- The paper introduces a factorized codec model that disentangles audio into ADSR envelope, timbre, and content, enabling precise synthesizer preset conversion.
- The methodology employs perturbation-based disentanglement and attribute-specific encoders, validated by superior metrics over baseline models like SS-VAE and CTD.
- The study utilizes the SynthCAT dataset, comprising around 3 million audio samples, to demonstrate robust audio synthesis performance and independent attribute manipulation.
SynthCloner: Synthesizer Preset Conversion via Factorized Codec with ADSR Envelope Control
Introduction
The "SynthCloner" paper presents a novel approach for synthesizer preset conversion by leveraging a factorized codec model that disentangles synthesizer audio into distinct components of ADSR (Attack, Decay, Sustain, Release) envelope, timbre, and content. This approach addresses existing limitations in synthesizer preset manipulation, offering independent control over each attribute for precise audio synthesis. A key innovation in this study is the introduction of SynthCAT, a comprehensively designed dataset encompassing 250 timbres, 120 ADSR envelopes, and 100 MIDI sequences, facilitating extensive experimentation and evaluation.
Data Collection
SynthCAT was developed with the aim of providing broad coverage of timbral and envelope diversity, which are lacking in current public datasets. The dataset construction employed the Serum synthesizer, incorporating commercial presets to ensure varied audio renderings (Figure 1).
Figure 1: Data rendering pipeline of SynthCAT. A sustained-note segment is processed through pitch shifting, duration alignment, and ADSR envelope shaping.
The SynthCAT dataset includes combinations of pitch-shifted and duration-aligned samples, enriched by a diverse range of ADSR parameters. This constitutes a substantial dataset of approximately 3 million monophonic audio samples, which is invaluable for training and evaluating synthesizer preset conversion models.
SynthCloner Model Framework
SynthCloner, inspired by the FACodec architecture, introduces ADSR envelope modeling and a separate pathway for disentanglement of audio attributes, namely timbre, content, and the ADSR envelope (Figure 2).
Figure 2: SynthCloner model architecture. Synthesizer preset conversion is depicted by replacing xe​ and xt​ with reference audio inputs.
The model employs perturbation-based disentanglement, ensuring the separation of audio features through specific training regimes. For ADSR, content, and timbre embeddings, the system uses attribute-specific encoders with training focused on maintaining the integrity of each isolated aspect while perturbing non-target attributes.
Experiment and Results
SynthCloner was evaluated against baseline models, SS-VAE and CTD, demonstrating superior performance across objective metrics like MSTFT, LRMSD, and F0RMSE as well as subjective measures such as TMOS, ADSRMOS, and CMOS. The model's ability to faithfully replicate target timbres and ADSR envelopes while preserving the original content is noteworthy.

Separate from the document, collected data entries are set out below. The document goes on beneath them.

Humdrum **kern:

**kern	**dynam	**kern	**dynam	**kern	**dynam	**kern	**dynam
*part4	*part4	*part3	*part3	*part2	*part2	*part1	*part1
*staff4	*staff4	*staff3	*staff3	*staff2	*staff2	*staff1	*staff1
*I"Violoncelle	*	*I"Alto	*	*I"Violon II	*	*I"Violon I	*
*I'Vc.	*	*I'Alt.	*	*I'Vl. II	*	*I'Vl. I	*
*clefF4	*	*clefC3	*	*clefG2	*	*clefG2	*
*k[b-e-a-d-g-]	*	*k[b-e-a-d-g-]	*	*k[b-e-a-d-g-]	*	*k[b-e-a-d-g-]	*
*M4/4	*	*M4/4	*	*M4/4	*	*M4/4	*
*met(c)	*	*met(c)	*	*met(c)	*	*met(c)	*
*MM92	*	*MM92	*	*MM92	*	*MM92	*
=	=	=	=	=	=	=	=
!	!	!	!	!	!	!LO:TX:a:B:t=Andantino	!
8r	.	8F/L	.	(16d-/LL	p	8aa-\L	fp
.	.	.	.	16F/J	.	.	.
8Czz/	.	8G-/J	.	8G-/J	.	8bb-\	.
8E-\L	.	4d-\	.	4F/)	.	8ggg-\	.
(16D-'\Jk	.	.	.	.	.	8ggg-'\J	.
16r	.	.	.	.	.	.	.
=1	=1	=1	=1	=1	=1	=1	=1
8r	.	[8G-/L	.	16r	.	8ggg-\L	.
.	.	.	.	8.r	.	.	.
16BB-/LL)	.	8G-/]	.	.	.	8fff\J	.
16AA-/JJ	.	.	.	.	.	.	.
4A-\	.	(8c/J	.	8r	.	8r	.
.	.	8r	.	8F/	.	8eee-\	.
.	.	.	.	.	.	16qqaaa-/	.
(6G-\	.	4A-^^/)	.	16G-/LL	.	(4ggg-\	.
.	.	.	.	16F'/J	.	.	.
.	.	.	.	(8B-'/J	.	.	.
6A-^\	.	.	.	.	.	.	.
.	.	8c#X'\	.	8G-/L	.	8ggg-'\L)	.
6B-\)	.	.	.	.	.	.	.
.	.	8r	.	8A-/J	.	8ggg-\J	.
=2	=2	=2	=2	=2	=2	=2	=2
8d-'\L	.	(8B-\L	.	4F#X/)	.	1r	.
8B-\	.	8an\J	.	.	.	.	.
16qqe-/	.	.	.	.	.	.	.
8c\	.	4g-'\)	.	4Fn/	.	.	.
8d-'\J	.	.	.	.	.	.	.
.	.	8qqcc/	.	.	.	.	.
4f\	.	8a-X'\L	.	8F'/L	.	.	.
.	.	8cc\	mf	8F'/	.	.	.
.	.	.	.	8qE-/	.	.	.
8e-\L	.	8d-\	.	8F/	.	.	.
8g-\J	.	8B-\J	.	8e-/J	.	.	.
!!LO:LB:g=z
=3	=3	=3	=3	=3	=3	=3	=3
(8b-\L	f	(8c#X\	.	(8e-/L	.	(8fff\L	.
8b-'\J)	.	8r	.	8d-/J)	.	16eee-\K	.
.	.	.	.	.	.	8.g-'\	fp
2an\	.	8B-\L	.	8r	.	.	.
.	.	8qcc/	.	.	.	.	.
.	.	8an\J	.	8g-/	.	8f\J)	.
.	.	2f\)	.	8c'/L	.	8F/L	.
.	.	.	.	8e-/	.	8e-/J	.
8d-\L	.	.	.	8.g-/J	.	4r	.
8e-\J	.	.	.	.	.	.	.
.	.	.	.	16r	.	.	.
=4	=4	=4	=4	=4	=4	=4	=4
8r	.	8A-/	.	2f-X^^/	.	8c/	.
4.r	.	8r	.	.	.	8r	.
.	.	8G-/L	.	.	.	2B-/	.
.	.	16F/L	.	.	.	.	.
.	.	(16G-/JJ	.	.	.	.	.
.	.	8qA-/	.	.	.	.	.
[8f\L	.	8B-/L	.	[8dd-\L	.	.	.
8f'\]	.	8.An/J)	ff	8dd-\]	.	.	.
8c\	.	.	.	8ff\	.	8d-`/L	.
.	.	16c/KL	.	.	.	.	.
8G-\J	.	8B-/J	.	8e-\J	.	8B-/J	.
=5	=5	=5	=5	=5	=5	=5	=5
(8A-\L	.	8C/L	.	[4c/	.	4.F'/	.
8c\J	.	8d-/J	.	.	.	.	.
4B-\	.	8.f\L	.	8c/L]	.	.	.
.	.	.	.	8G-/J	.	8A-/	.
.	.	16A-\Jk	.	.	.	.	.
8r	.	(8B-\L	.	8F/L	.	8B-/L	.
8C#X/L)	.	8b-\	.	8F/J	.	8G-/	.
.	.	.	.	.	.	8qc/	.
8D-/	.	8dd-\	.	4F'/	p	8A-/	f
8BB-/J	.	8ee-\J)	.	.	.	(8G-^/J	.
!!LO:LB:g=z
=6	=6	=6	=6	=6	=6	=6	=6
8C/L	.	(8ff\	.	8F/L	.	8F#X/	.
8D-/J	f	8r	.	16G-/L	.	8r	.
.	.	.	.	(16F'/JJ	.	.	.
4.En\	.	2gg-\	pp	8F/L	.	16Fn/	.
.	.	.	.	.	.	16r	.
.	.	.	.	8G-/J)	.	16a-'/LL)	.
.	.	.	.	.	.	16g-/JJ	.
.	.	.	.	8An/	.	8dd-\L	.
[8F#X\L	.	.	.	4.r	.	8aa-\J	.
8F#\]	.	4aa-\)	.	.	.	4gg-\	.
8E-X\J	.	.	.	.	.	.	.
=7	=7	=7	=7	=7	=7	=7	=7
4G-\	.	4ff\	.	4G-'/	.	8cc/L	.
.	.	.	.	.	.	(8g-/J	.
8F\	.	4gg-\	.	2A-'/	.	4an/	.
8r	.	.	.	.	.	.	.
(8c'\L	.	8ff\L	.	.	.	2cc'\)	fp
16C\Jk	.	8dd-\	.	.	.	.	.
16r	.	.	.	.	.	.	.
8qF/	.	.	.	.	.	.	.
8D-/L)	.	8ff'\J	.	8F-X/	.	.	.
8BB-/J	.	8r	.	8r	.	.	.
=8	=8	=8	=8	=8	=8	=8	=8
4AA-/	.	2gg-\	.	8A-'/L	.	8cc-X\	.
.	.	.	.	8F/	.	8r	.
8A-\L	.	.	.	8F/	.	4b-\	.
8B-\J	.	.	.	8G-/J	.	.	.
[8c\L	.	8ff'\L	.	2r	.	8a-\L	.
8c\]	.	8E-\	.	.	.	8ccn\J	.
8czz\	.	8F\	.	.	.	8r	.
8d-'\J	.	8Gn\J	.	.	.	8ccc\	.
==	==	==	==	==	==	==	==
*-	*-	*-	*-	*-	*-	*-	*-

The incorporation of explicit ADSR envelope modeling, as evidenced by a decrease in performance when it is omitted, highlights its critical role in achieving high-fidelity preset conversion. SynthCloner's capacity for independent attribute manipulation was validated through controlled trials, reinforcing its applicability for precise audio synthesis tasks.
Conclusion
SynthCloner marks a significant advancement in the field of synthesizer preset conversion by integrating a factorized codec approach that efficiently separates and controls ADSR envelopes, timbre, and content. This model, underpinned by the extensive SynthCAT dataset, offers promising directions for future research, such as enhancing generalization capabilities and incorporating more complex synthesis behaviors including LFO modulations and intricate envelope configurations. The presented methodologies provide a robust framework for further developments in the nuanced control of synthesized audio outputs.